O jornal Le Mond, a respeito de uma possível resistência armada por plantadores de maconha do Vale do Bekaa, acabou de entrevistar o agricultor Ali Hassan. Ele declarou: – “Se não existe mais guerra, o exército virá para destruir os nossos plantios”.

No Bekaa moram 250 mil libaneses. A maconha de exportação movimenta cerca de US$350 milhões por ano. A oferta aumentou, segundo revelou Hassan, depois que as tropas sírias deixaram o Líbano em 2005.

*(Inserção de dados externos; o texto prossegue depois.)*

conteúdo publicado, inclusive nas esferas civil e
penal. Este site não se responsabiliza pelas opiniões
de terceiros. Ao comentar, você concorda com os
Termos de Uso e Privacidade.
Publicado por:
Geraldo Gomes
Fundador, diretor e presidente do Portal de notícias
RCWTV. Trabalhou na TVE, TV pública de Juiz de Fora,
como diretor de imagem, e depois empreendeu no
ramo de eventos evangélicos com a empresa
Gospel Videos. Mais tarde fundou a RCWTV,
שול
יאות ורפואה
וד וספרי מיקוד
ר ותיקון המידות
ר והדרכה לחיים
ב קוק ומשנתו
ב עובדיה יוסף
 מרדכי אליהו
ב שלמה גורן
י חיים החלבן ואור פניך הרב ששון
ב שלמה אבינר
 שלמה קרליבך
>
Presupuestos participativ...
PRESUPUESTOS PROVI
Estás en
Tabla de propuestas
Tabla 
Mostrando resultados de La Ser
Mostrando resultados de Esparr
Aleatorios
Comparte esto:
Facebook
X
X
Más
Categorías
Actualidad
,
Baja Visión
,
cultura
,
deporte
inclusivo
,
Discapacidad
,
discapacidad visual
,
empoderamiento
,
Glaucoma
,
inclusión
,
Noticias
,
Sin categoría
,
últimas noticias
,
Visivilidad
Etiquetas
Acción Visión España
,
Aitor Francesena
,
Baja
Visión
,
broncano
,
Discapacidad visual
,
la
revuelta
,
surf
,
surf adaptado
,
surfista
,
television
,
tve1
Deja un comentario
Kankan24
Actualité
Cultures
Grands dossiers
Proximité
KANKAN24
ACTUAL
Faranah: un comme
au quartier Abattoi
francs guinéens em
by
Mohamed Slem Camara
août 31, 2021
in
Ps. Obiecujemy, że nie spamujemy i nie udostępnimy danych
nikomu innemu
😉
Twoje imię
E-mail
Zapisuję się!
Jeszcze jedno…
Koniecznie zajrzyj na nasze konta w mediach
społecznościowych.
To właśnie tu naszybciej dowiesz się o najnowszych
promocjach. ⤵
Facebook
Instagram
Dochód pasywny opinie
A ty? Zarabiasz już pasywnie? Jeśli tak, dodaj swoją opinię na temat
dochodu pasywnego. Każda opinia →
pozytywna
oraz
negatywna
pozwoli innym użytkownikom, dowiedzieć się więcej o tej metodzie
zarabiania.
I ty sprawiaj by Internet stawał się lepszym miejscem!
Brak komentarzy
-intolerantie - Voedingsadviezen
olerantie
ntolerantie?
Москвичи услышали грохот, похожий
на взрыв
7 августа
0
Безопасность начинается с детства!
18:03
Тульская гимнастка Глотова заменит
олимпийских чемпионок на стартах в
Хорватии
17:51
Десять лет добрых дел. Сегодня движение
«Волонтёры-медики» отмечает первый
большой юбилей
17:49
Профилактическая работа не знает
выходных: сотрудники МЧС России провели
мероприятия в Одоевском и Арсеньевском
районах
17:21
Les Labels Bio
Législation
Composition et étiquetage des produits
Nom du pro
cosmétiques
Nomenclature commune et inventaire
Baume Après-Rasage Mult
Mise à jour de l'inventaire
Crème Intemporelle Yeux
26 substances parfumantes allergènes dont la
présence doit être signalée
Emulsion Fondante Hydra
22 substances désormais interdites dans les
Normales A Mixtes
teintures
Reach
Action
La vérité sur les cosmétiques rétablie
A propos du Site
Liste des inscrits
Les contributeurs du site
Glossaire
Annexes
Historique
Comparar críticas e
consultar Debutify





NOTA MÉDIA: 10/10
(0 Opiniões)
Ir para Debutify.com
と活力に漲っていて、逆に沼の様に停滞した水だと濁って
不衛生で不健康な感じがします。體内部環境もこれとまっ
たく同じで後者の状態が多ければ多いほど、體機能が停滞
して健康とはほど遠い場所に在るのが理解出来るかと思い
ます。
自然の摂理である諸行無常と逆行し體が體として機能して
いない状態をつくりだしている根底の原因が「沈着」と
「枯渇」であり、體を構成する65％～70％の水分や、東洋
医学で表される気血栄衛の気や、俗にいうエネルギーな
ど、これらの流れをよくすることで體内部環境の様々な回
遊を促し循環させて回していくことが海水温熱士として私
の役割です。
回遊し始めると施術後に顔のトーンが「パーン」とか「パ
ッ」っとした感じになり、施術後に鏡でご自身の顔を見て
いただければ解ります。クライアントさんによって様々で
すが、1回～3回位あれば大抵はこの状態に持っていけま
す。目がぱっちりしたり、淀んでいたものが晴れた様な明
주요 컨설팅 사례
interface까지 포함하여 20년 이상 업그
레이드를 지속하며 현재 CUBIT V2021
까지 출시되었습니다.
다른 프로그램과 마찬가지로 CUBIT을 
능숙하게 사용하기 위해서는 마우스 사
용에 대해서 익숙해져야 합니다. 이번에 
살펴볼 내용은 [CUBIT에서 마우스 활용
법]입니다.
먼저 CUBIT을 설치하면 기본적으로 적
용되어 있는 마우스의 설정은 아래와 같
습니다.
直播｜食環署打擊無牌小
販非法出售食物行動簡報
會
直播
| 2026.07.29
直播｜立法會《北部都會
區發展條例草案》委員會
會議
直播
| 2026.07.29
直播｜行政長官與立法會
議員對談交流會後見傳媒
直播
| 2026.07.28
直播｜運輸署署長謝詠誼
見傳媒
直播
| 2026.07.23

Hassan, sempre consoante entrevista no Lê Mond, disse plantar outros produtos, como batata e tomate. A respeito, frisou que o preço da maconha é imbatível: não necessita de adubação e defensores agrícolas, a lavoura canábica consome pouca água e o intervalo entre os pés não precisa ser superior a 30 centímetros.

Sobre o aumento pelo temor de erradicação pelo Exército libanês, Hassan disse que o preço, neste ano de 2008, subiu para 800 euros o quilo e o dólar já era. Em 2007, para comparar, Hassan informou que o preço era de 450 euros por quilo. Ainda, revelou ter vendido, em 2007, cerca de 15 kg de haxixe e se considera um plantador de batatas e tomates que utiliza apenas uma pequena área para a maconha.

Uma análise da geoestratégica dessemercado ilegal mostra que, em breve, os norte-americanos experimentarão um forte aumento no preço da grama da maconha, pelo efeito cascata. Os EUA recebe maconha princilmente da Colômbia, México, Jamaica, República Domenicana.

Não vai demorar para a maconha virar commodity, a ser negociada em virtuais Bolsas de Mercadorias e Futuros.